Start of SUPPLIED TEXT

# [SOLVED] Need for Speed Hot Pursuit (2010) black screen



## SNIPERWOLF (May 12, 2013)

when ever i try to play Need for Speed Hot Pursuit (2010) i always get a black screen on start up and then i need to close the game from the task manager to get back onto the desktop does anyone know a fix for this if so i will be happy as hell.

i have tryed changeing the Affinity of the game to CPU 0 and 1 still no change.
i have tryed running the game as admin and change the compatibility to windows xp service pack 3 still no change.

Manufacturer	Advent
Processor	Intel(R) Core(TM) i5-2320 CPU @ 3.00GHz (4 CPUs), ~3.0GHz
Memory	6144MB RAM
Hard Drive	1.5 TB
Operating System	Windows 7 Home Premium 64-bit (6.1, Build 7601) Service Pack 1 )
Video Card	Nvidia Geforce 8800GT


----------



## RockmasteR (Aug 10, 2007)

*Re: Need for Speed Hot Pursuit (2010) black screen*

Hello and welcome to TSF

try to update your video drivers to the latest version

do you have any similar problem with other games?


----------



## SNIPERWOLF (May 12, 2013)

*Re: Need for Speed Hot Pursuit (2010) black screen*



RockmasteR said:


> Hello and welcome to TSF
> 
> try to update your video drivers to the latest version
> 
> do you have any similar problem with other games?


i have updated them and it didnt help and no it dosnt happen with any other games


----------



## SNIPERWOLF (May 12, 2013)

*Re: Need for Speed Hot Pursuit (2010) black screen*

i have solved the problem had to force the game into window mode with DXWnd and wait 5 mins then it came on


----------



## RockmasteR (Aug 10, 2007)

End of SUPPLIED TEXT
Start of MATERIAL SUPPLIED

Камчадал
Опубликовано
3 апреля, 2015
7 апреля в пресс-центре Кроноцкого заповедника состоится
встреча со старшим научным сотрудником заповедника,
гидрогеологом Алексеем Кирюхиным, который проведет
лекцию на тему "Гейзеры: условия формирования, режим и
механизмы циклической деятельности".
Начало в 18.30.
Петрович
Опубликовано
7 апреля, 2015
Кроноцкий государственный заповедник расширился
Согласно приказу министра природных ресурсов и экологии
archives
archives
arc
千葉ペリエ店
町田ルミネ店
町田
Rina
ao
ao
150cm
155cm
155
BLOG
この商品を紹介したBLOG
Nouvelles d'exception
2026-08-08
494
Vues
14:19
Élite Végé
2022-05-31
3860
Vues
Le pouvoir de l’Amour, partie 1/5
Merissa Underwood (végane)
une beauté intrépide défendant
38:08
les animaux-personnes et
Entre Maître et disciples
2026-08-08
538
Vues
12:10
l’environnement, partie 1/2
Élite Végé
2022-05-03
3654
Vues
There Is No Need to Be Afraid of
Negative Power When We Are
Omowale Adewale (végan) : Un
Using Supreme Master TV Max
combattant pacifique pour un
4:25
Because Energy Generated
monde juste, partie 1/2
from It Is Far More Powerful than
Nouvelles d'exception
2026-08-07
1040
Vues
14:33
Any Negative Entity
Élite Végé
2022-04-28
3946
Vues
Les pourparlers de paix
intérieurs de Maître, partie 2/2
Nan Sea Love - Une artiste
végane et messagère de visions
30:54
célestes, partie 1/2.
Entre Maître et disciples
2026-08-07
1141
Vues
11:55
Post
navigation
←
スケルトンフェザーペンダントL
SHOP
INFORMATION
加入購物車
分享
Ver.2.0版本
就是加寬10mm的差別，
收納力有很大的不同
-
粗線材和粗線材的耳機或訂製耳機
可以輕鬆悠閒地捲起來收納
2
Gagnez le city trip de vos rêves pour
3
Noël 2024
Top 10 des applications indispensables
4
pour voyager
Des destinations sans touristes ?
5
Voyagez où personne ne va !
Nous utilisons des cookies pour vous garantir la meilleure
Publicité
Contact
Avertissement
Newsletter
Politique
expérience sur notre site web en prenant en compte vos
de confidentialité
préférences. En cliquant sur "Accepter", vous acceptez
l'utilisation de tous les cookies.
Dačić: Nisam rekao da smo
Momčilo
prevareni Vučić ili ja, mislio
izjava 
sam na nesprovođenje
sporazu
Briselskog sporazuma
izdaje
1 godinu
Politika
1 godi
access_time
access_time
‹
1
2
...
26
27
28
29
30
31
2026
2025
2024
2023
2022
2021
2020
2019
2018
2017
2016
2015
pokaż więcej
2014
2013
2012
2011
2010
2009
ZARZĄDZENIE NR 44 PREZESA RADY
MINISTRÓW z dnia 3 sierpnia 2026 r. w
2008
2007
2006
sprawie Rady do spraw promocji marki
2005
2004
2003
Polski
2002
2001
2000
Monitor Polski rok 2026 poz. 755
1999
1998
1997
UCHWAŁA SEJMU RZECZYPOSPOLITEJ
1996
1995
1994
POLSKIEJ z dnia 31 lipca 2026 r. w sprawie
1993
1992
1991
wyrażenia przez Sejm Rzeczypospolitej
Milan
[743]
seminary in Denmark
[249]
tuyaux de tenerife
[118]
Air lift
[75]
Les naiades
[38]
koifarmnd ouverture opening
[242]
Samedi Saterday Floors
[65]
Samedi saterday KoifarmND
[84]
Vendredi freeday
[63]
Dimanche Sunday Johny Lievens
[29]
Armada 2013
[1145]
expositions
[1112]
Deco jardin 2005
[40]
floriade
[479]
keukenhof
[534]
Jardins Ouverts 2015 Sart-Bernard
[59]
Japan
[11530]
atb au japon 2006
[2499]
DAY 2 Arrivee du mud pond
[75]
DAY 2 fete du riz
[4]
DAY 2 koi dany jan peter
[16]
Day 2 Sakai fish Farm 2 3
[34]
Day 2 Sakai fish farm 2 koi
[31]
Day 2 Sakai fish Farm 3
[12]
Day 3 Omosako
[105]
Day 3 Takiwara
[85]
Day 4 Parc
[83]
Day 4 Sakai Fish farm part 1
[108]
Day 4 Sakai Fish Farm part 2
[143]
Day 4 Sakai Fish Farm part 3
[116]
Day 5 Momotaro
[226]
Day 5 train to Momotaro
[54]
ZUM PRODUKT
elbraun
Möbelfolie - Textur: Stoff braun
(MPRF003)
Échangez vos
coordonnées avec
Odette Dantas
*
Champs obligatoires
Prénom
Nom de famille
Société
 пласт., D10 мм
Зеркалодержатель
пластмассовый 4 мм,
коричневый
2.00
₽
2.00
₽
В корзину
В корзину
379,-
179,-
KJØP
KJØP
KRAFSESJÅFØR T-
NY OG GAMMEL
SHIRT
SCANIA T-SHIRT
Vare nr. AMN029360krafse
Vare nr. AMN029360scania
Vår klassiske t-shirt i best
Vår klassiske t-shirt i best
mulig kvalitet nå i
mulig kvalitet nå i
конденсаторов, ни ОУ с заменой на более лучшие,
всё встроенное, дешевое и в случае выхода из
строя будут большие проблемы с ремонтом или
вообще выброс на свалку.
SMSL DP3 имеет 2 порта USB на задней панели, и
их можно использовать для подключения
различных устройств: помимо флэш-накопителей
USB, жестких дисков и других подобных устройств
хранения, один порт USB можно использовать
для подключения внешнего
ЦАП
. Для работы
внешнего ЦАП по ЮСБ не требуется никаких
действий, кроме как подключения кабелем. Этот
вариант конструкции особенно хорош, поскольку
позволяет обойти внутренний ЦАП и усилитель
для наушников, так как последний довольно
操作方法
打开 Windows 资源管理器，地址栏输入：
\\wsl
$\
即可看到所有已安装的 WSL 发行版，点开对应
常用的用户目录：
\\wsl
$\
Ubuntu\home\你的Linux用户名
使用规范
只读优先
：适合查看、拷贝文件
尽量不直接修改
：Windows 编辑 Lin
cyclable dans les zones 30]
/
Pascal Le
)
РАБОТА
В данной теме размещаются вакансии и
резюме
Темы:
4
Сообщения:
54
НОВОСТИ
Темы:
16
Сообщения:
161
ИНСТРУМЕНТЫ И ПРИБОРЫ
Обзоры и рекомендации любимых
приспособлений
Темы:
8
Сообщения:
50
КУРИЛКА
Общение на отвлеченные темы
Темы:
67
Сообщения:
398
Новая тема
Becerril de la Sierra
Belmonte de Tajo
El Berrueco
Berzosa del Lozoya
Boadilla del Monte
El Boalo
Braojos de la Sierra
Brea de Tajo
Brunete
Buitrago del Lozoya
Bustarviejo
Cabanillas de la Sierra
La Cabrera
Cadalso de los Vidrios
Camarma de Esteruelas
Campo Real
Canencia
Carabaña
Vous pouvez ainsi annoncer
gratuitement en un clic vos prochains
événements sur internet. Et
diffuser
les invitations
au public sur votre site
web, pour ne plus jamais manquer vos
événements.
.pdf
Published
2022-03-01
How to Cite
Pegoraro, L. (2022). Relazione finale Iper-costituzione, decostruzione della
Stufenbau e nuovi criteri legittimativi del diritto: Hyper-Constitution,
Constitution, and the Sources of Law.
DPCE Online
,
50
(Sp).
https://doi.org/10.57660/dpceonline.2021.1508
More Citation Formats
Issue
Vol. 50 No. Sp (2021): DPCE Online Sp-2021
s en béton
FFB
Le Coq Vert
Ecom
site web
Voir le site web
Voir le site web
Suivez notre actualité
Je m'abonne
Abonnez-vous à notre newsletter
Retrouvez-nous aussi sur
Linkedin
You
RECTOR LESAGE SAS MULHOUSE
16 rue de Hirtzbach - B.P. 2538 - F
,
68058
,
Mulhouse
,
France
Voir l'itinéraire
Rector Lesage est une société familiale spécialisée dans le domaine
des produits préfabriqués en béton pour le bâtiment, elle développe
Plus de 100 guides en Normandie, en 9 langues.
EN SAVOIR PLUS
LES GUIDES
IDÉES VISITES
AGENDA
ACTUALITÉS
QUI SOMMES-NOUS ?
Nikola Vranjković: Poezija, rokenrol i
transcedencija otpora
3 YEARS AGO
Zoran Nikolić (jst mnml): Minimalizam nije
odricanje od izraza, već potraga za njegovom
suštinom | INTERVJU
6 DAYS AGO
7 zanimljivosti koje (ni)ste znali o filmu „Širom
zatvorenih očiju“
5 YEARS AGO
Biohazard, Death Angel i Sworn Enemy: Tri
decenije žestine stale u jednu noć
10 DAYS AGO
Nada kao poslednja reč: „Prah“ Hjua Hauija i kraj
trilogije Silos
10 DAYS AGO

End of MATERIAL SUPPLIED

■ **REQUIRED ACTION**:
List every step the original poster reports trying against the black screen in the Need for Speed Hot Pursuit (2010) forum thread.

■ **EXERCISE RESULT**:
- Changing the game's affinity to CPU 0 and 1
- Running the game as admin
- Setting compatibility to Windows XP Service Pack 3
- Updating the video drivers
- Forcing the game into window mode with DXWnd and waiting 5 minutes (this solved it)